Boerewors is Afrikaans for “farmer’s sausage”. It’s so popular in this country that it’s practically a staple food
In their early pioneering days, boers (farmers) made large quantities of sausage on their stopovers while trekking across the country to escape Colonial rule. From then until the 1960s, what later became known as boerewors, was made and consumed in South Africa only. Nowadays, as any boerewors lover will tell you, there’s little surprise in the fact that it’s produced and enjoyed in other parts of the world too.
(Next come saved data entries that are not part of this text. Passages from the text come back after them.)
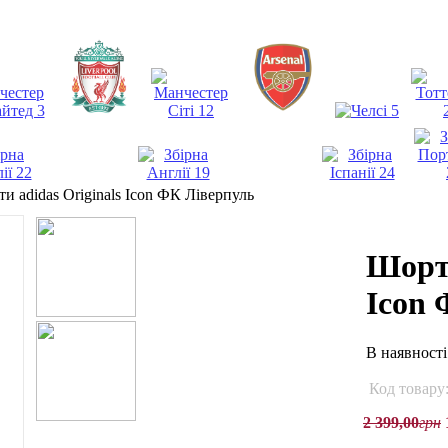
и adidas Originals Icon ФК Ліверпуль
Шорти
Icon 
В наявност
Код товару
2 399
,
00
грн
Spices, preparation, presentation
Every South African boerewors creator has their own, often jealously guarded recipe, which includes a carefully considered mix of choice meats and of spices, preferably toasted. These spices traditionally include a combination of coriander seed, black pepper, nutmeg, cloves and salt. Salt and vinegar are used to preserve the meat, which, packed into a sausage casing, looks much like a long coil.
Step away from the man with the braai tongs
Cooking boerewors is something of an art and loaded with personal pride and reputation. Even if your great Uncle won a prize in a sausage cooking competition, desist from offering advice to the man with the tongs. The atmosphere, if not already a little smokey with the delicious waft of boerewors cooking, could become a little tense and iffy.
What boerewors tastes like
“Boerie” or simply “wors” as it’s affectionately known in South Africa boasts a respectable 90 percent meat content for a generally reasonable price. Like most sausage, it also has a high fat content, which adds to its delicious, succulent, full texture and flavour and is, arguably best prepared on a grill over hot coals. However, while boerewors is synomous with outdoor cooking or “braaing” (barbecuing), it can just as easily be cooked in an oven. Regardless of cooking preference, it has a delicious taste that’s genuinely incomparable. Boerewors flavours also differ from region to region and every butcher has his or her own recipe. What is important is the quality of the meat and ingredients used. The rest is all up to the creativity of the maker and your taste buds.